#### WHAT IS REQUIRED
Rewrite the lines from the line with "family: Malaconotidae" up to and including the line with "scientific name: Cordyline australis", changing "scientific name" to "species name" and leaving everything else unchanged.

** Start of INFORMATION SHOWN **

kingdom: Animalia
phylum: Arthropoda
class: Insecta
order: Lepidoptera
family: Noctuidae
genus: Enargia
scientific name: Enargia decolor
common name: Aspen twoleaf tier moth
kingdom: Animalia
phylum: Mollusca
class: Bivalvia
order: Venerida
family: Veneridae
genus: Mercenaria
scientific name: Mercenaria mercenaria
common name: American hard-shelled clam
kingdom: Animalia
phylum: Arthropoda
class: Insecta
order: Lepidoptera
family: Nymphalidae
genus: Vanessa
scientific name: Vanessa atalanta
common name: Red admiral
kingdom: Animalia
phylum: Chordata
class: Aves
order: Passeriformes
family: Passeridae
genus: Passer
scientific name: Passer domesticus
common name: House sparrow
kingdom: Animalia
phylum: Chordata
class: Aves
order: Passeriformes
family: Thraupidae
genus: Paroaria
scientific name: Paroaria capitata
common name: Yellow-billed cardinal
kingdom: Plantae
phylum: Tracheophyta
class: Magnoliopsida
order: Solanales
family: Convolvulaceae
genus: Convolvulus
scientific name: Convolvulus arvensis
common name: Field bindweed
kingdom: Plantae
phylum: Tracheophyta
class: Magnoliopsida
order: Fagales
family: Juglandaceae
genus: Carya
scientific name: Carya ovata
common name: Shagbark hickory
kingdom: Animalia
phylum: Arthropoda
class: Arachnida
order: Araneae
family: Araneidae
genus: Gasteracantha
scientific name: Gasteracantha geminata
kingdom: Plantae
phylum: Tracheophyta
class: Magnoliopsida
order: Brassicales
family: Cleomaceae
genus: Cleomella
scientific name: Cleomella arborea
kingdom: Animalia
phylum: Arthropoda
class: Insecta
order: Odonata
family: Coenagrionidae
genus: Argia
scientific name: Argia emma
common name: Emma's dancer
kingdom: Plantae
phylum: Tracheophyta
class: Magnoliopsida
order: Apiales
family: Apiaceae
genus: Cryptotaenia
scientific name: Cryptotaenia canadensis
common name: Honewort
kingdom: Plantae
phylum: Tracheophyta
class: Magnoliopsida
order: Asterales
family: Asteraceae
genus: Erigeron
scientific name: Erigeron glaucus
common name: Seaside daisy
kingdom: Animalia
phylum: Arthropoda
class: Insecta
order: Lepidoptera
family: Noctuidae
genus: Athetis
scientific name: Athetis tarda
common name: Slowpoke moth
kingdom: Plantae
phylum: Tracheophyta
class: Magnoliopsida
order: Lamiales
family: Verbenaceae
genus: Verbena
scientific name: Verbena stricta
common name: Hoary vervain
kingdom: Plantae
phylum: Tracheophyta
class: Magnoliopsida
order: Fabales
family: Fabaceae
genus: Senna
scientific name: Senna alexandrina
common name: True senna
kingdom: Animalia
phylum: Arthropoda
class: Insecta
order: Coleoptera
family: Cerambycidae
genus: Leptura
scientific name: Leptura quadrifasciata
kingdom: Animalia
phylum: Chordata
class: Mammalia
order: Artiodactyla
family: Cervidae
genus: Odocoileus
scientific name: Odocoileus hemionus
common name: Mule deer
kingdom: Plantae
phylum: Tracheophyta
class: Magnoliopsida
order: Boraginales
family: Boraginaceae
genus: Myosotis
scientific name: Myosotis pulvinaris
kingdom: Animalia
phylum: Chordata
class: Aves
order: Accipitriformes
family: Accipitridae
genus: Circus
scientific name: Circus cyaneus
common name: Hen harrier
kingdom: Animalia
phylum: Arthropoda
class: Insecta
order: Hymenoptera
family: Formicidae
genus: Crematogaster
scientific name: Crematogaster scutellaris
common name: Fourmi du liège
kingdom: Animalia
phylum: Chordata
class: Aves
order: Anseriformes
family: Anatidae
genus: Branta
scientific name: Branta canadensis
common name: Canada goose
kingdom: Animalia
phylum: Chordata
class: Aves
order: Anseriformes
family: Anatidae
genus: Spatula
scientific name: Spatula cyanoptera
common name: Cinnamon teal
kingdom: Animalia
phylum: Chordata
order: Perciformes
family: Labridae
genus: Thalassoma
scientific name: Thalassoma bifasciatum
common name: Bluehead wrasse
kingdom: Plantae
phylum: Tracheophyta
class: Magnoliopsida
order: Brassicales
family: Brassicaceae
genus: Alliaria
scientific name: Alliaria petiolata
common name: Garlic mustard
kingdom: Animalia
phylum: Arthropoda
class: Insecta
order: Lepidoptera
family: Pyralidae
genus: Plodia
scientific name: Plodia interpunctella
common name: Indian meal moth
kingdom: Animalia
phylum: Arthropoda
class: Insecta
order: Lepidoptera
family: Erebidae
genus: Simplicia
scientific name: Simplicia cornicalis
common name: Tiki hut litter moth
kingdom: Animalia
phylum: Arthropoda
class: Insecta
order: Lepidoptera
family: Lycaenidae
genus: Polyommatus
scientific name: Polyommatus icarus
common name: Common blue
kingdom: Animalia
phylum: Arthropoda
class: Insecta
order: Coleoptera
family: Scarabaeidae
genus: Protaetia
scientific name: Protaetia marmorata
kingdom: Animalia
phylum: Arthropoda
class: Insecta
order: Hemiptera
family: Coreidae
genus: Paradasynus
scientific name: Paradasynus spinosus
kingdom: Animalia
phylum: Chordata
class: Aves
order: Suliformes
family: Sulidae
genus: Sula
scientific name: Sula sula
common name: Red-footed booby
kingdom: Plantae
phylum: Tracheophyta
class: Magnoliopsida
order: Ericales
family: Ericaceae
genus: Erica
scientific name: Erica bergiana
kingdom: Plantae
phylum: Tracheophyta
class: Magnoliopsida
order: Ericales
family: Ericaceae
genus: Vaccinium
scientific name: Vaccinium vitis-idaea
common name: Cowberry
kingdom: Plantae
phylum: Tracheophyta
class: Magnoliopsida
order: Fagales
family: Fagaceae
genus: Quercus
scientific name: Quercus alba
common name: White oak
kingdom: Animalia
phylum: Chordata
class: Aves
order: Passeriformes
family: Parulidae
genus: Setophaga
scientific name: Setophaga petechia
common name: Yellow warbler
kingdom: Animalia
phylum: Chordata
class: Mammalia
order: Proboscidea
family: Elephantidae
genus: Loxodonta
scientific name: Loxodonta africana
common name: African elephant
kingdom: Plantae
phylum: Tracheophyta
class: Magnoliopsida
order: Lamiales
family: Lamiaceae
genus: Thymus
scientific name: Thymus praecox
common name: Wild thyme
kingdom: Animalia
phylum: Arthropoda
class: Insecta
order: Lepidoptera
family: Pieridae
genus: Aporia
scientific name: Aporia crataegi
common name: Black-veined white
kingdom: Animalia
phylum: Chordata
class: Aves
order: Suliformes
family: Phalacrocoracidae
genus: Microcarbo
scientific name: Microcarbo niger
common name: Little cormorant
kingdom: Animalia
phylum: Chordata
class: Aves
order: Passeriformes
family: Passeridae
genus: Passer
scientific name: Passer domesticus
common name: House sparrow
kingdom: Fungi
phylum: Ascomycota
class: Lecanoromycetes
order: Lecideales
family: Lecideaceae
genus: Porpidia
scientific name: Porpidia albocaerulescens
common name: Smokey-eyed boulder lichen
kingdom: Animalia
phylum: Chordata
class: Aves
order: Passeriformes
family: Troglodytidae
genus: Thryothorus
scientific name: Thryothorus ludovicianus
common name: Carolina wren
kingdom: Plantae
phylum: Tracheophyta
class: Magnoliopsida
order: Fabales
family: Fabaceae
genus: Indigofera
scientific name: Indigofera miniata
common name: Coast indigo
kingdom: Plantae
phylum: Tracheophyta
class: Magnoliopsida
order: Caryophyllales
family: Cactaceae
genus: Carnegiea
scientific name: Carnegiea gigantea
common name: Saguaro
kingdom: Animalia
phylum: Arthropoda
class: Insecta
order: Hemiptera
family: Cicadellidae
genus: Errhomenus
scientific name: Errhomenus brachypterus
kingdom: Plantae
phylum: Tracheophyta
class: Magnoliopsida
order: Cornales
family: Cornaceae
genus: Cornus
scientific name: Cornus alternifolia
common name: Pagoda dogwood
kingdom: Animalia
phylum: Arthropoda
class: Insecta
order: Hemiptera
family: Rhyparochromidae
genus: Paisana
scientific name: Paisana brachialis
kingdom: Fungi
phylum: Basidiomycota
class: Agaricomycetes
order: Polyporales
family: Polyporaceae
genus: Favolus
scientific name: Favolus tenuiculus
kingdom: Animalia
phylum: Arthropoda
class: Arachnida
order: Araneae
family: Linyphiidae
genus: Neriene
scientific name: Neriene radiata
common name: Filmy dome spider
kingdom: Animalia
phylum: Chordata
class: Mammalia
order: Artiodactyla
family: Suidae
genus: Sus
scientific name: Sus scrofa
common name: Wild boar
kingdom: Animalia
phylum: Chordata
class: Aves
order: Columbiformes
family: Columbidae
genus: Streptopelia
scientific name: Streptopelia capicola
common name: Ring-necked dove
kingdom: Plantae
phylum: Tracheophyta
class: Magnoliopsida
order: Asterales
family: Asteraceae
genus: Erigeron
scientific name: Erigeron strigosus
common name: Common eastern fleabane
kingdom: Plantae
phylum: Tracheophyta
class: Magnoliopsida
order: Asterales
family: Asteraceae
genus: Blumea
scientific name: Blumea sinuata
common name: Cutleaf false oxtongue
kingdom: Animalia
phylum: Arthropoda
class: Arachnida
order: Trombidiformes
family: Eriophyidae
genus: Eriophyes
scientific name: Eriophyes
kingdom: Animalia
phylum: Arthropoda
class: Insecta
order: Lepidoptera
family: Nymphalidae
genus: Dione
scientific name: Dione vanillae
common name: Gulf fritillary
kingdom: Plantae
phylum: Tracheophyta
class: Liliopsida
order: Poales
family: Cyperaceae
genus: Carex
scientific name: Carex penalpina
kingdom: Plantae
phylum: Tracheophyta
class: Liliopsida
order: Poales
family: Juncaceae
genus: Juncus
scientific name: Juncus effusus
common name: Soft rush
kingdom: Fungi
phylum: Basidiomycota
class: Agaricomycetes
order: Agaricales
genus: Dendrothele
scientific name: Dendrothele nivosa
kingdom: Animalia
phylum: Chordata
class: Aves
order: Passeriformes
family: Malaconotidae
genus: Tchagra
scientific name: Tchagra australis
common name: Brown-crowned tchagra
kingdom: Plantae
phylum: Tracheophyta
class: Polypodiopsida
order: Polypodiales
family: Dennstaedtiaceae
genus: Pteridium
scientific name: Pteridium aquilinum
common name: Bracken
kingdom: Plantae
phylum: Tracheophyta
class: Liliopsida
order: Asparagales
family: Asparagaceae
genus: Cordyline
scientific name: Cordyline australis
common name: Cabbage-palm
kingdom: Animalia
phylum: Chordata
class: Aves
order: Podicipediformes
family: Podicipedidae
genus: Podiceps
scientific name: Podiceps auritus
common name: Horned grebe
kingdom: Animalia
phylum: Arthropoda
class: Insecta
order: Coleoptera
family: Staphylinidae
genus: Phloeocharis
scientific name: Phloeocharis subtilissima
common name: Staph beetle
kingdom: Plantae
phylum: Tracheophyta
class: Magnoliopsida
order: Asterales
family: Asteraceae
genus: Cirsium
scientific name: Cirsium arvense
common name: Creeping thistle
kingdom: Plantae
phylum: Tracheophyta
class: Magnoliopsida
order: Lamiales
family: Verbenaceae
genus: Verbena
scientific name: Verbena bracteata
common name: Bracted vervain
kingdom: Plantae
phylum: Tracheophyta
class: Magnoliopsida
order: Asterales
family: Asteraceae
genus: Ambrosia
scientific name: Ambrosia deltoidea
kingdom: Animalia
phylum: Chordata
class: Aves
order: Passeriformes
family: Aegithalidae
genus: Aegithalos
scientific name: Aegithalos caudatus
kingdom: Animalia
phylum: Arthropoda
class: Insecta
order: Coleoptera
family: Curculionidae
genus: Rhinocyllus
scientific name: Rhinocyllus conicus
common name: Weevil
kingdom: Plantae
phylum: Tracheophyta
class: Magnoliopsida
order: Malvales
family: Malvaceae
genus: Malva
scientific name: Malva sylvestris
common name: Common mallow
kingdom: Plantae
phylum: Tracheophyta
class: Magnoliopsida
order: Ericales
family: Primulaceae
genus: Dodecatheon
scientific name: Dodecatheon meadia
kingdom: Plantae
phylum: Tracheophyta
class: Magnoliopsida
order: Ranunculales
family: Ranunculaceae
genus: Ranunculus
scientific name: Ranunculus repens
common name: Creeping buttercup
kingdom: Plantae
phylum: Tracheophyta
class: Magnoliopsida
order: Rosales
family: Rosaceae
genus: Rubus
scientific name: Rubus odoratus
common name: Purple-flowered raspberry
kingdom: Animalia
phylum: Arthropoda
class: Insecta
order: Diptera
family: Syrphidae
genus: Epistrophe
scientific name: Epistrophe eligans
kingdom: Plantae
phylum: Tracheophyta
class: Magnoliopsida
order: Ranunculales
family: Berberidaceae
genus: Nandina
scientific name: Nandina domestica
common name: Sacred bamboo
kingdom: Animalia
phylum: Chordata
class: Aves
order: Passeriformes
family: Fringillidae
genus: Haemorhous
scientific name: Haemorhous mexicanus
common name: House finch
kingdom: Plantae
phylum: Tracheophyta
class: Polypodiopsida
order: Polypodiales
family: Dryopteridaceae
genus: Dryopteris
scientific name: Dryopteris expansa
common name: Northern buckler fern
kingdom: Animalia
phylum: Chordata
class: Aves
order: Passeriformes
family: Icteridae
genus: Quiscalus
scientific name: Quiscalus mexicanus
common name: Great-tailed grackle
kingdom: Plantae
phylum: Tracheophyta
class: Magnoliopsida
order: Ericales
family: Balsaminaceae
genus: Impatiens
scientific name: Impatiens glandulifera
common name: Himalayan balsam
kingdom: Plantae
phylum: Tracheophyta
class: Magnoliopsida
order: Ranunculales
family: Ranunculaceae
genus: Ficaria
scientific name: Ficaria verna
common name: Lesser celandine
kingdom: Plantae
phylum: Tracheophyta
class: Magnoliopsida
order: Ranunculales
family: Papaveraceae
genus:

** End of INFORMATION SHOWN **

#### TASK RESULT
family: Malaconotidae
genus: Tchagra
species name: Tchagra australis
common name: Brown-crowned tchagra
kingdom: Plantae
phylum: Tracheophyta
class: Polypodiopsida
order: Polypodiales
family: Dennstaedtiaceae
genus: Pteridium
species name: Pteridium aquilinum
common name: Bracken
kingdom: Plantae
phylum: Tracheophyta
class: Liliopsida
order: Asparagales
family: Asparagaceae
genus: Cordyline
species name: Cordyline australis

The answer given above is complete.